• [Problem to work on]: Output all of the records exactly, word for word.

• [Task inputs]:
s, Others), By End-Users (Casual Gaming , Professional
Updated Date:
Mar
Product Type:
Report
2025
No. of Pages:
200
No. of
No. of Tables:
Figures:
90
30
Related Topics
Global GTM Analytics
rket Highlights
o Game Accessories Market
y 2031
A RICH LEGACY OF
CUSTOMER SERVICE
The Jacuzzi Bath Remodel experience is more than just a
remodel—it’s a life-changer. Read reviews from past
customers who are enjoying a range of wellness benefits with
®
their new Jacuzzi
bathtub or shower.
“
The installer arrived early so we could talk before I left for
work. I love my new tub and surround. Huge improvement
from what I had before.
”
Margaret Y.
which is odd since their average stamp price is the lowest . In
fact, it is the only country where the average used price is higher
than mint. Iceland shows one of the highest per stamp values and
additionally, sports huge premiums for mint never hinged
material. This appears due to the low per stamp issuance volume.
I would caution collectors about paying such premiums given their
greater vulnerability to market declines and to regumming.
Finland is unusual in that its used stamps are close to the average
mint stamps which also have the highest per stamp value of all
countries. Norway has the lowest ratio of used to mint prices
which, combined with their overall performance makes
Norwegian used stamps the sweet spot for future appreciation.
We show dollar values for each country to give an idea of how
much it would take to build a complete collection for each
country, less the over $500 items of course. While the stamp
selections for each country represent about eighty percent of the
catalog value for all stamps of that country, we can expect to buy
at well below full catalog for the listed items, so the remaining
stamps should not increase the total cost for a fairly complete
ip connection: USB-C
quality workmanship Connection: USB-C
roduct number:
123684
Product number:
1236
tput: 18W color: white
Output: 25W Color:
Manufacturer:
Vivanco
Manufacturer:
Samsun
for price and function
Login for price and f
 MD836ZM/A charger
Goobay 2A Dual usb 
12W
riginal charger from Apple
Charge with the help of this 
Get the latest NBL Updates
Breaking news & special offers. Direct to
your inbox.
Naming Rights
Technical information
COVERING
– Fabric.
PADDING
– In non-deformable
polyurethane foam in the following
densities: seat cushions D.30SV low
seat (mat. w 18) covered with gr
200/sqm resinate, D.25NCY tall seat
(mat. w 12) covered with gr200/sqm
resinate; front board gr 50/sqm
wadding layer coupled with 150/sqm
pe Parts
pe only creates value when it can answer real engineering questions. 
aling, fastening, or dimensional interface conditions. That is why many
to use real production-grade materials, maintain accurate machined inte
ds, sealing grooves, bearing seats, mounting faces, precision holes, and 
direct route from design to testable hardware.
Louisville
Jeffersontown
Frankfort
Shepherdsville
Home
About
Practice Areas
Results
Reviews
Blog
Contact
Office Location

• [Finished exercise]:
s, Others), By End-Users (Casual Gaming , Professional
Updated Date:
Mar
Product Type:
Report
2025
No. of Pages:
200
No. of
No. of Tables:
Figures:
90
30
Related Topics
Global GTM Analytics
rket Highlights
o Game Accessories Market
y 2031
A RICH LEGACY OF
CUSTOMER SERVICE
The Jacuzzi Bath Remodel experience is more than just a
remodel—it’s a life-changer. Read reviews from past
customers who are enjoying a range of wellness benefits with
®
their new Jacuzzi
bathtub or shower.
“
The installer arrived early so we could talk before I left for
work. I love my new tub and surround. Huge improvement
from what I had before.
”
Margaret Y.
which is odd since their average stamp price is the lowest . In
fact, it is the only country where the average used price is higher
than mint. Iceland shows one of the highest per stamp values and
additionally, sports huge premiums for mint never hinged
material. This appears due to the low per stamp issuance volume.
I would caution collectors about paying such premiums given their
greater vulnerability to market declines and to regumming.
Finland is unusual in that its used stamps are close to the average
mint stamps which also have the highest per stamp value of all
countries. Norway has the lowest ratio of used to mint prices
which, combined with their overall performance makes
Norwegian used stamps the sweet spot for future appreciation.
We show dollar values for each country to give an idea of how
much it would take to build a complete collection for each
country, less the over $500 items of course. While the stamp
selections for each country represent about eighty percent of the
catalog value for all stamps of that country, we can expect to buy
at well below full catalog for the listed items, so the remaining
stamps should not increase the total cost for a fairly complete
ip connection: USB-C
quality workmanship Connection: USB-C
roduct number:
123684
Product number:
1236
tput: 18W color: white
Output: 25W Color:
Manufacturer:
Vivanco
Manufacturer:
Samsun
for price and function
Login for price and f
 MD836ZM/A charger
Goobay 2A Dual usb 
12W
riginal charger from Apple
Charge with the help of this 
Get the latest NBL Updates
Breaking news & special offers. Direct to
your inbox.
Naming Rights
Technical information
COVERING
– Fabric.
PADDING
– In non-deformable
polyurethane foam in the following
densities: seat cushions D.30SV low
seat (mat. w 18) covered with gr
200/sqm resinate, D.25NCY tall seat
(mat. w 12) covered with gr200/sqm
resinate; front board gr 50/sqm
wadding layer coupled with 150/sqm
pe Parts
pe only creates value when it can answer real engineering questions. 
aling, fastening, or dimensional interface conditions. That is why many
to use real production-grade materials, maintain accurate machined inte
ds, sealing grooves, bearing seats, mounting faces, precision holes, and 
direct route from design to testable hardware.
Louisville
Jeffersontown
Frankfort
Shepherdsville
Home
About
Practice Areas
Results
Reviews
Blog
Contact
Office Location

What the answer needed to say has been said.